WORK TO BE COMPLETED
Render as a JSON list of strings the lines running from the line that contains "9 en la Zona de Salud de Béja" through the end of the records, both ends included, with one string for each line. Omit blank lines and leave the pictures out of the list.

WORKING DATA

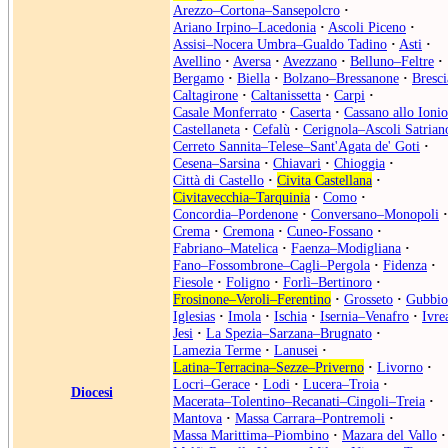
Arezzo–Cortona–Sansepolcro
·
Ariano Irpino–Lacedonia
·
Ascoli Piceno
·
Assisi–Nocera Umbra–Gualdo Tadino
·
Asti
·
Avellino
·
Aversa
·
Avezzano
·
Belluno–Feltre
·
Bergamo
·
Biella
·
Bolzano–Bressanone
·
Bresci
Caltagirone
·
Caltanissetta
·
Carpi
·
Casale Monferrato
·
Caserta
·
Cassano allo Ionio
Castellaneta
·
Cefalù
·
Cerignola–Ascoli Satrian
Cerreto Sannita–Telese–Sant'Agata de' Goti
·
Cesena–Sarsina
·
Chiavari
·
Chioggia
·
Città di Castello
·
Civita Castellana
·
Civitavecchia–Tarquinia
·
Como
·
Concordia–Pordenone
·
Conversano–Monopoli
·
Crema
·
Cremona
·
Cuneo-Fossano
·
Fabriano–Matelica
·
Faenza–Modigliana
·
Fano–Fossombrone–Cagli–Pergola
·
Fidenza
·
Fiesole
·
Foligno
·
Forlì–Bertinoro
·
Frosinone–Veroli–Ferentino
·
Grosseto
·
Gubbio
Iglesias
·
Imola
·
Ischia
·
Isernia–Venafro
·
Ivre
Jesi
·
La Spezia–Sarzana–Brugnato
·
Lamezia Terme
·
Lanusei
·
Latina–Terracina–Sezze–Priverno
·
Livorno
·
Locri–Gerace
·
Lodi
·
Lucera–Troia
·
Diocesi
Macerata–Tolentino–Recanati–Cingoli–Treia
·
Mantova
·
Massa Carrara–Pontremoli
·
Massa Marittima–Piombino
·
Mazara del Vallo
·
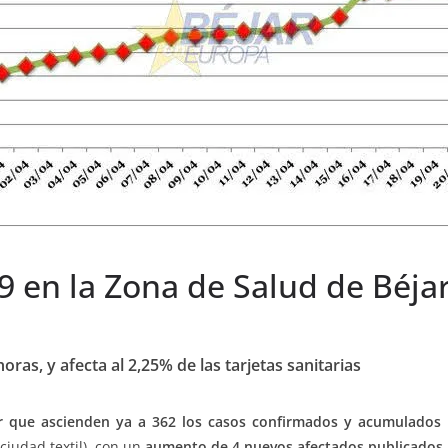
9 en la Zona de Salud de Béja
oras, y afecta al 2,25% de las tarjetas sanitarias
er que ascienden ya a 362 los casos confirmados y acumulados 
ciudad textil), con un
aumento de 4 nuevos afectados publicados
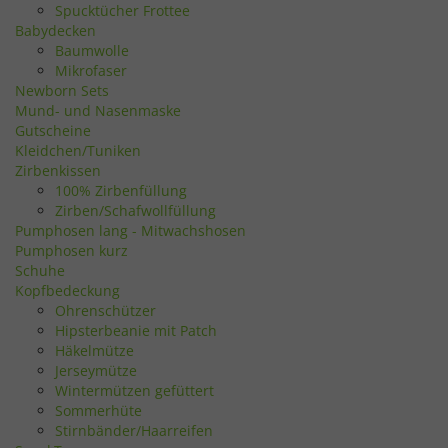
Spucktücher Frottee
Babydecken
Baumwolle
Mikrofaser
Newborn Sets
Mund- und Nasenmaske
Gutscheine
Kleidchen/Tuniken
Zirbenkissen
100% Zirbenfüllung
Zirben/Schafwollfüllung
Pumphosen lang - Mitwachshosen
Pumphosen kurz
Schuhe
Kopfbedeckung
Ohrenschützer
Hipsterbeanie mit Patch
Häkelmütze
Jerseymütze
Wintermützen gefüttert
Sommerhüte
Stirnbänder/Haarreifen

WRITTEN ANSWER
[
  "9 en la Zona de Salud de Béja",
  "oras, y afecta al 2,25% de las tarjetas sanitarias",
  "er que ascienden ya a 362 los casos confirmados y acumulados ",
  "ciudad textil), con un",
  "aumento de 4 nuevos afectados publicados",
  "Spucktücher Frottee",
  "Babydecken",
  "Baumwolle",
  "Mikrofaser",
  "Newborn Sets",
  "Mund- und Nasenmaske",
  "Gutscheine",
  "Kleidchen/Tuniken",
  "Zirbenkissen",
  "100% Zirbenfüllung",
  "Zirben/Schafwollfüllung",
  "Pumphosen lang - Mitwachshosen",
  "Pumphosen kurz",
  "Schuhe",
  "Kopfbedeckung",
  "Ohrenschützer",
  "Hipsterbeanie mit Patch",
  "Häkelmütze",
  "Jerseymütze",
  "Wintermützen gefüttert",
  "Sommerhüte",
  "Stirnbänder/Haarreifen"
]